PROVIDED PASSAGE:

BRATTLEBORO — In November, Freedom & Unity: The Vermont Movie, films about Vermont made by Vermonters, came to Brattleboro. Vermont's unique contribution to direct democracy, our Annual Town Meetings, was one of the themes.
The segment on energy, “People's Power,” included scenes with citizens in Town Meetings debating shutting down Vermont Yankee. In 2009 and 2010, 51 towns in Vermont passed resolutions that advised the Legislature not to grant a license extension to VY, and to hold Entergy responsible to fully fund decommissioning. The success of this statewide effort sent a clear message to the legislature. Soon after, the Senate voted 26-4 against relicensing.
Watching “People's Power” moved me to tears. Three years of being lied to, bullied, and sued by an $11 billion Louisiana corporation has silenced our legislators and cowed our regulators. Is Vermont's direct democracy dead?
At the Rally to Defend Democracy in April 2012, Gov. Peter Shumlin tore into Entergy, listing all the promises it has broken to Vermont. Today, pragmatically, he calls Entergy a fair partner.
One industry insider said Entergy has spent $80 million on legal and regulatory challenges in Vermont since buying Vermont Yankee in 2002. It has paid off.
“The nuclear power industry has just been delivered a tremendous victory against the attempt by any state to shut down federally regulated nuclear power plants,” crowed Entergy's legal celebrity, Kathleen Sullivan, after the federal court decision on preemption which gutted our legislators' role.

INFORMATION PROVIDED:
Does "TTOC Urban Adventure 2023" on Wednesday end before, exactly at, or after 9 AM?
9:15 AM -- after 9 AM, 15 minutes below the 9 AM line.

WHAT IS REQUIRED:
Answer the following questions from the passage on Vermont Yankee:
(a) How many Vermont towns passed resolutions on Vermont Yankee in 2009 and 2010?
(b) What was the Senate's vote against relicensing?
(c) According to one industry insider, how much has Entergy spent on legal and regulatory challenges in Vermont since buying Vermont Yankee?

ANSWER TO THE TASK:
(a) 51 towns
(b) 26-4
(c) $80 million